● WHAT YOU ARE ASKED TO DO
Gather every line in the listing below that contains the string "memo", and reproduce each such line in full.
[RECORDS FOR THIS EXERCISE Boundary: Start]
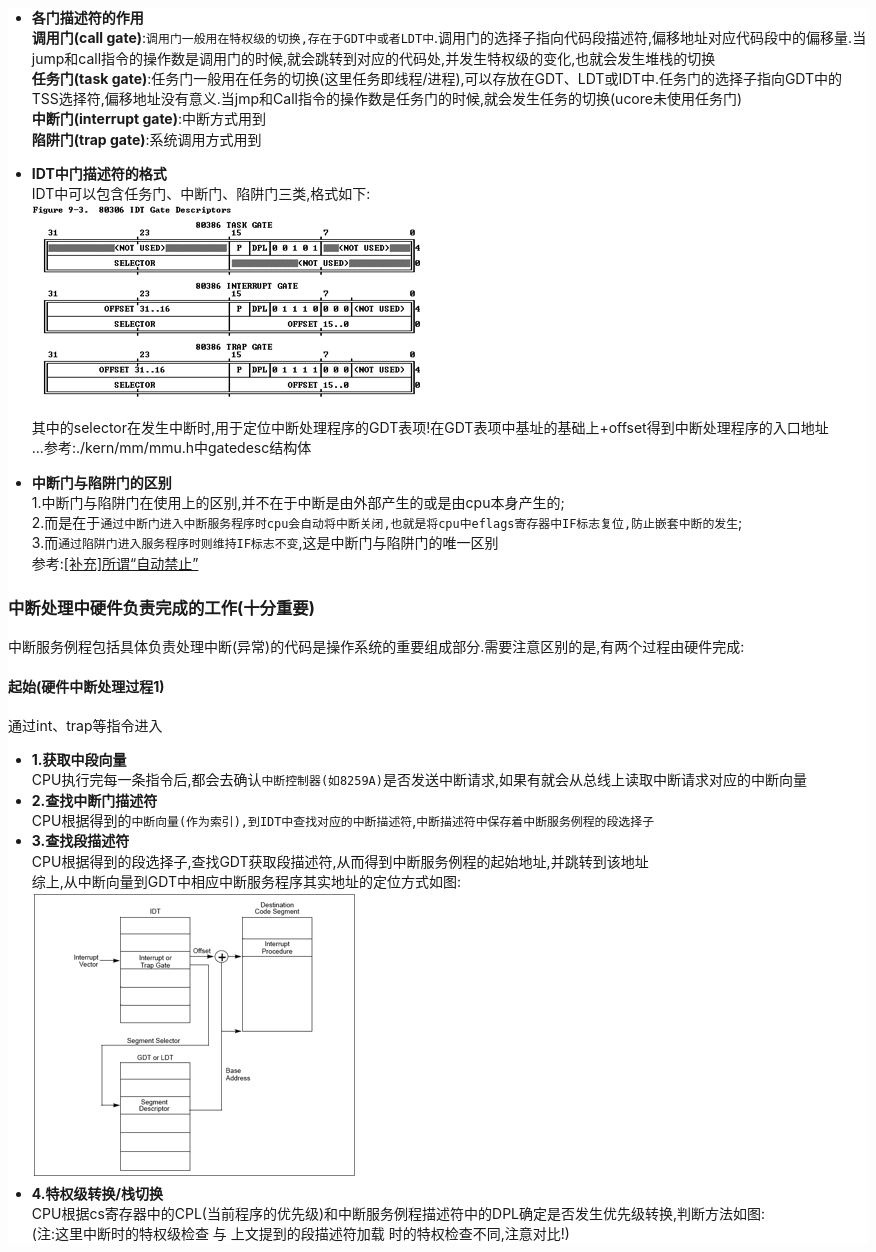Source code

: - **各门描述符的作用**  
**调用门(call gate)**:`调用门一般用在特权级的切换,存在于GDT中或者LDT中`.调用门的选择子指向代码段描述符,偏移地址对应代码段中的偏移量.当jump和call指令的操作数是调用门的时候,就会跳转到对应的代码处,并发生特权级的变化,也就会发生堆栈的切换  
**任务门(task gate)**:任务门一般用在任务的切换(这里任务即线程/进程),可以存放在GDT、LDT或IDT中.任务门的选择子指向GDT中的TSS选择符,偏移地址没有意义.当jmp和Call指令的操作数是任务门的时候,就会发生任务的切换(ucore未使用任务门)  
**中断门(interrupt gate)**:中断方式用到  
**陷阱门(trap gate)**:系统调用方式用到  

- **IDT中门描述符的格式**  
IDT中可以包含任务门、中断门、陷阱门三类,格式如下:  
![IDT中的门描述符](./memo-pic/IDT中门描述符格式.png)  
其中的selector在发生中断时,用于定位中断处理程序的GDT表项!在GDT表项中基址的基础上+offset得到中断处理程序的入口地址  
...参考:./kern/mm/mmu.h中gatedesc结构体  

- **中断门与陷阱门的区别**  
1.中断门与陷阱门在使用上的区别,并不在于中断是由外部产生的或是由cpu本身产生的;  
2.而是在于`通过中断门进入中断服务程序时cpu会自动将中断关闭,也就是将cpu中eflags寄存器中IF标志复位,防止嵌套中断的发生`;  
3.而`通过陷阱门进入服务程序时则维持IF标志不变`,这是中断门与陷阱门的唯一区别  
参考:[[补充]所谓“自动禁止”](https://chyyuu.gitbooks.io/ucore_os_docs/content/lab1/lab1_3_3_2_interrupt_exception.html)


### 中断处理中硬件负责完成的工作(十分重要)
中断服务例程包括具体负责处理中断(异常)的代码是操作系统的重要组成部分.需要注意区别的是,有两个过程由硬件完成:  
#### 起始(硬件中断处理过程1)
通过int、trap等指令进入  
- **1.获取中段向量**  
CPU执行完每一条指令后,都会去确认`中断控制器(如8259A)`是否发送中断请求,如果有就会从总线上读取中断请求对应的中断向量  
- **2.查找中断门描述符**  
CPU根据得到的`中断向量(作为索引),到IDT中查找对应的中断描述符`,`中断描述符中保存着中断服务例程的段选择子`  
- **3.查找段描述符**  
CPU根据得到的段选择子,查找GDT获取段描述符,从而得到中断服务例程的起始地址,并跳转到该地址  
综上,从中断向量到GDT中相应中断服务程序其实地址的定位方式如图:  
![中断向量与中断服务例程起始地址的关系](./memo-pic/中断向量与中断服务例程起始地址的关系.png)  
- **4.特权级转换/栈切换**  
CPU根据cs寄存器中的CPL(当前程序的优先级)和中断服务例程描述符中的DPL确定是否发生优先级转换,判断方法如图:  
(注:这里中断时的特权级检查 与 上文提到的段描述符加载 时的特权检查不同,注意对比!)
[RECORDS FOR THIS EXERCISE Boundary: End]
● OUTPUT
![IDT中的门描述符](./memo-pic/IDT中门描述符格式.png)  
![中断向量与中断服务例程起始地址的关系](./memo-pic/中断向量与中断服务例程起始地址的关系.png)  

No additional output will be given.